The UN has documented ethnically targeted rapes and killings by government forces in South Sudan. The country faces a renewed humanitarian and political crisis.

https://p.dw.com/p/1Jbdd
Südsudan Flüchlinge suchen Schutz
Image: picture-alliance/dpa/G. Fischer

South Sudanese government soldiers and security forces have murdered dozens of people and gang-raped women and girls during the latest outbreak of fighting in the country, the United Nations said on Thursday.

Zeid Ra'ad Al Hussein, UN High Commissioner for Human Rights, said that during a two week period in July, forces loyal to President Salva Kiir, an ethnic Dinka, raped at least 217 mostly ethnic Nuer women, who are of the same ethnicity as rebel leader and former Vice President Riek Machar.

A peace process to end fighting that started in December 2013 collapsed last month, pitting Machar and Kiir's forces against each other and threatening to exacerbate an already dire humanitarian crisis in Africa's youngest nation.

Since the outbreak of renewed fighting last month, 60,000 people have been displaced, adding to the already nearly 2 million forced from their homes in more than two years of fighting.
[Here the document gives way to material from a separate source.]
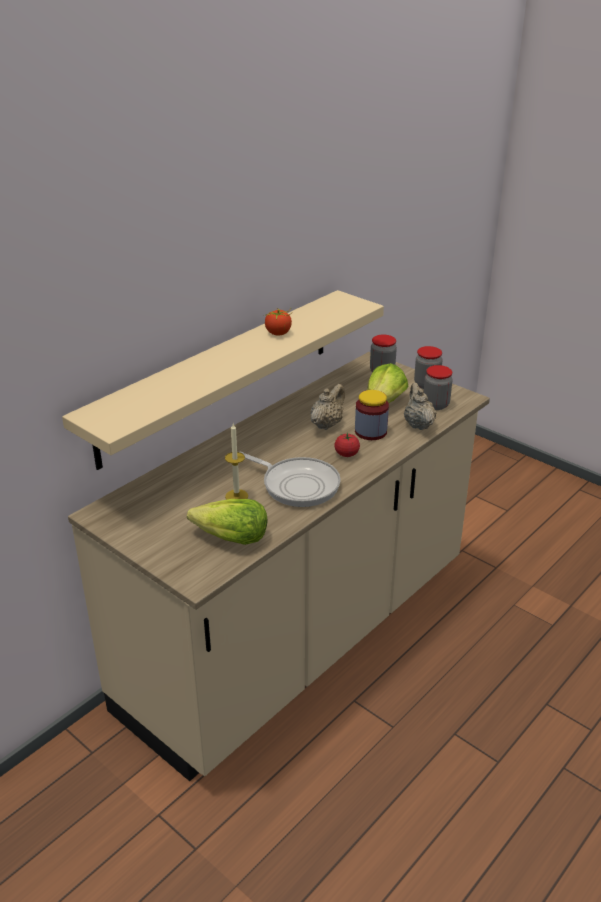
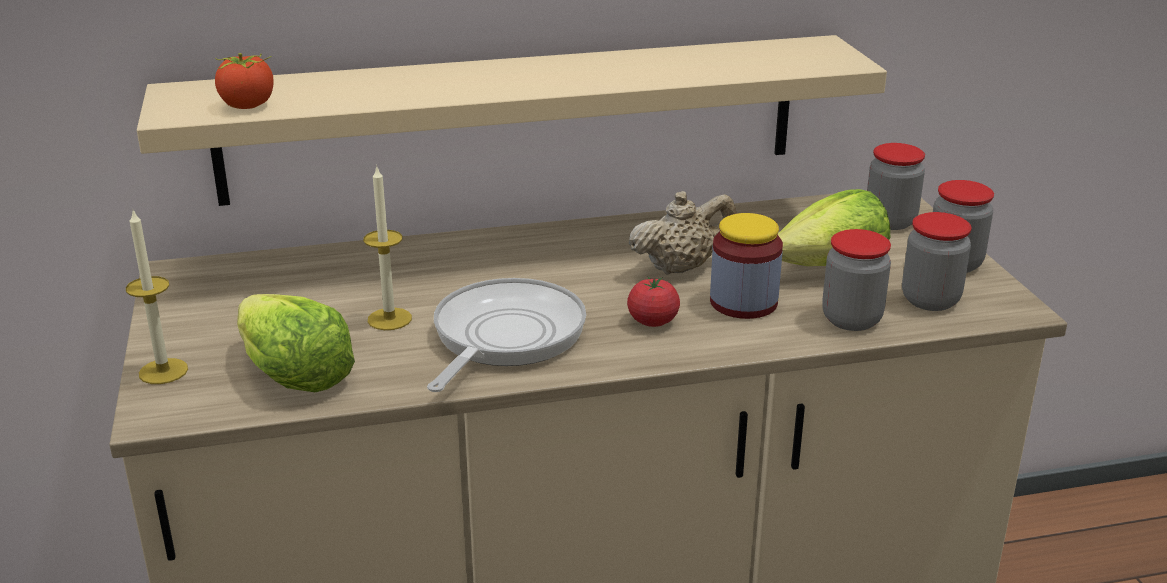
camera: 35 degrees right, 5 degrees down
frying pan [240,452,341,507] -> frying pan turned 135 degrees counterclockwise [427,278,586,392]
tomato [265,308,293,336] -> tomato moved to [215,53,274,109]
beige teapot [404,382,437,430] -> jar [822,229,891,331]
none -> candle [126,210,188,384]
At least 10,000 people have been killed.

This week Kiir fired six ministers allied to Machar, who had fled the capital last month. The ministers were replaced by a rival breakaway faction of Machar's SPLM-IO party. The appointments threatened to deepen an already huge chasm between the two sides.

At least 87 civilian deaths were also documented in the latest round of fighting, a number that the UN said was likely to increase.

"While some civilians were killed in crossfire between the fighting forces, others were reportedly summarily executed by Government (SPLA) soldiers, who appear to have specifically targeted people of Nuer origin," Zeid said in a statement.

Zeid urged world powers to take action to cool tensions that remain "very high" in the country.